[Task brief]
Select all lines in the records that include "round".

[Saved entries]
■ ■ ■

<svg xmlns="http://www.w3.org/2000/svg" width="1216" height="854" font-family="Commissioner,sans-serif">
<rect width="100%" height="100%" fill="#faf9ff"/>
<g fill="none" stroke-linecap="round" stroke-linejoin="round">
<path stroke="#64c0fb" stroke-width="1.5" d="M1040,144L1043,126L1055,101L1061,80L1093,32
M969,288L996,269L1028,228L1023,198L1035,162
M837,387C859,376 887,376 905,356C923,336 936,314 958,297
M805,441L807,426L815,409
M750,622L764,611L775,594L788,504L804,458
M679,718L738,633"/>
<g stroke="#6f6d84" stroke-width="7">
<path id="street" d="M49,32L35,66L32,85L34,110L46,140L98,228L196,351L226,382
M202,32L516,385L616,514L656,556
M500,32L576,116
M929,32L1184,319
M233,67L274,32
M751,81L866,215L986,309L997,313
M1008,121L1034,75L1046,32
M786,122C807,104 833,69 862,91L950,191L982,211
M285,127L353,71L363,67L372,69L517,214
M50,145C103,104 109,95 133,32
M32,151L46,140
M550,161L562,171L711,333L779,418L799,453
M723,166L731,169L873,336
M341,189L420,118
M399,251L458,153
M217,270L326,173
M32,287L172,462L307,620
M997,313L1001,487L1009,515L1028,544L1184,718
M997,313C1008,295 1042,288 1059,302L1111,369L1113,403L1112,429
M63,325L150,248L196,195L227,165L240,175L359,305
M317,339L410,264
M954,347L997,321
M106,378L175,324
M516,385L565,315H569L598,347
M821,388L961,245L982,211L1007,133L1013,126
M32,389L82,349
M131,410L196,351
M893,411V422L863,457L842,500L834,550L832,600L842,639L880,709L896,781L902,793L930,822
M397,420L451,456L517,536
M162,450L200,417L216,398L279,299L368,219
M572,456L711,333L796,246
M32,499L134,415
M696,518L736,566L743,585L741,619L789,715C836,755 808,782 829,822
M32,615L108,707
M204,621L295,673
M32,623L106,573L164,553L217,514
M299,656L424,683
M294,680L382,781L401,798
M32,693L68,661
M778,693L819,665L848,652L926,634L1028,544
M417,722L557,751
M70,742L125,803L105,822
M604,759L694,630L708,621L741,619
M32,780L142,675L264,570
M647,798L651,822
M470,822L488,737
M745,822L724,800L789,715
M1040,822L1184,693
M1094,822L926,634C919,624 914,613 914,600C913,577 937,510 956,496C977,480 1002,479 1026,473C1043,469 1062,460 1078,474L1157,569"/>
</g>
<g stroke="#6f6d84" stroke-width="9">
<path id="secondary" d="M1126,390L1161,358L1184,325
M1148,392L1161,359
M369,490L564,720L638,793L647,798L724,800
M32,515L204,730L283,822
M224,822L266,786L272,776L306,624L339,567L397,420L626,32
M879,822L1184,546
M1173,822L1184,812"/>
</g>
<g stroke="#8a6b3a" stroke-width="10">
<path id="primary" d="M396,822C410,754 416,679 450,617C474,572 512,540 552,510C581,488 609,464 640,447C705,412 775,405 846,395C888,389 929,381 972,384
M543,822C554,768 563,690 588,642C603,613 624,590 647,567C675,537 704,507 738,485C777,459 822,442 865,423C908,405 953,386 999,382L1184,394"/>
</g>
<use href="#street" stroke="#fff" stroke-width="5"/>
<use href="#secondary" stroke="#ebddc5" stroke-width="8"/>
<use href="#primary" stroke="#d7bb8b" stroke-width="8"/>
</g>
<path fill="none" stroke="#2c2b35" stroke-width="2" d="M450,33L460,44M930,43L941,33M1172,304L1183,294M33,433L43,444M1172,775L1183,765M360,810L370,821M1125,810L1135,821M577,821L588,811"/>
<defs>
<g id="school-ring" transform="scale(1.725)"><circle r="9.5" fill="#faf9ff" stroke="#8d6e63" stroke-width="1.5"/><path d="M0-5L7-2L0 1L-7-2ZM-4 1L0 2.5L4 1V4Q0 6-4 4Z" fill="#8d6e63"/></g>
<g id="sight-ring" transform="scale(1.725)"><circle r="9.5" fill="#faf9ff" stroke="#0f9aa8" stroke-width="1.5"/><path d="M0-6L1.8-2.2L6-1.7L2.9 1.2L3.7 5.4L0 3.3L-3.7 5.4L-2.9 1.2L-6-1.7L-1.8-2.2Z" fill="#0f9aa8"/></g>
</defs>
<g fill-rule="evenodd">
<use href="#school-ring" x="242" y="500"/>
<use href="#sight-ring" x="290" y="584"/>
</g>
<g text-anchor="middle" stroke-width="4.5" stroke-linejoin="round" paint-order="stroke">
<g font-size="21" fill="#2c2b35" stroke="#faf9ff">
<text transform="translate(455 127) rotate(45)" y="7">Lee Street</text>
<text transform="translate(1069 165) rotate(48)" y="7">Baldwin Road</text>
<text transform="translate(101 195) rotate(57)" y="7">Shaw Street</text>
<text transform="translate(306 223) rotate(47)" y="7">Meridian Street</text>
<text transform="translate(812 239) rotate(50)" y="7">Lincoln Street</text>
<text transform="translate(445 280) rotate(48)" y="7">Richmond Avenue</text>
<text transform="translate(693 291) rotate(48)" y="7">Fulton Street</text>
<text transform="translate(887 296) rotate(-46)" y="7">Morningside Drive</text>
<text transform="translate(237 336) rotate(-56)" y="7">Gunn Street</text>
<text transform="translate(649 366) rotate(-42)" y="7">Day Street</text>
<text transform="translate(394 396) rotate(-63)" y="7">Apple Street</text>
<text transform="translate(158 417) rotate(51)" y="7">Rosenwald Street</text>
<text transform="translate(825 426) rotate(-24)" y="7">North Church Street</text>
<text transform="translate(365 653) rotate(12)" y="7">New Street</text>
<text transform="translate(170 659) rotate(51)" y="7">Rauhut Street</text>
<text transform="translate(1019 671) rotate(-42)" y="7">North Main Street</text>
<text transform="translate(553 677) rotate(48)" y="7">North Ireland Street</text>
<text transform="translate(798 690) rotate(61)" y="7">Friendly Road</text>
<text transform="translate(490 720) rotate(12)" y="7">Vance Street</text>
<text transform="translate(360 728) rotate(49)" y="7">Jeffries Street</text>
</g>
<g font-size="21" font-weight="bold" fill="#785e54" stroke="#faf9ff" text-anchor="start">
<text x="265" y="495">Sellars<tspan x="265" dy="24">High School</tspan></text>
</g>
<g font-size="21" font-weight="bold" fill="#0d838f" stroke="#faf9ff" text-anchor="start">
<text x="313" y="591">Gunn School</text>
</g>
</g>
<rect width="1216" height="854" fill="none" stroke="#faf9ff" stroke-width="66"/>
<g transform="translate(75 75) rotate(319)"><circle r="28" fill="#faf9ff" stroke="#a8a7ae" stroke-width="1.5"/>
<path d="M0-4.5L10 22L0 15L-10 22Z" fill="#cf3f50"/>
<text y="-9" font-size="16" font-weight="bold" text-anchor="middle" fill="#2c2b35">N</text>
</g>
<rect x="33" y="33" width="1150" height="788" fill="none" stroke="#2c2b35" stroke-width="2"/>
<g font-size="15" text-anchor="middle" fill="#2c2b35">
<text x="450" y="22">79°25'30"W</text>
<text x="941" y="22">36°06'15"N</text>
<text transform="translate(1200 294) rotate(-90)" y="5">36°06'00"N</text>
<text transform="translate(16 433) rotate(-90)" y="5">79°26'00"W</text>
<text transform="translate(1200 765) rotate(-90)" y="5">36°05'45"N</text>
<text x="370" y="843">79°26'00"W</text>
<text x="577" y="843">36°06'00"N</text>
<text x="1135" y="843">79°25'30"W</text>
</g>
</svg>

■ ■ ■

[Expected output]
<g fill="none" stroke-linecap="round" stroke-linejoin="round">
<g text-anchor="middle" stroke-width="4.5" stroke-linejoin="round" paint-order="stroke">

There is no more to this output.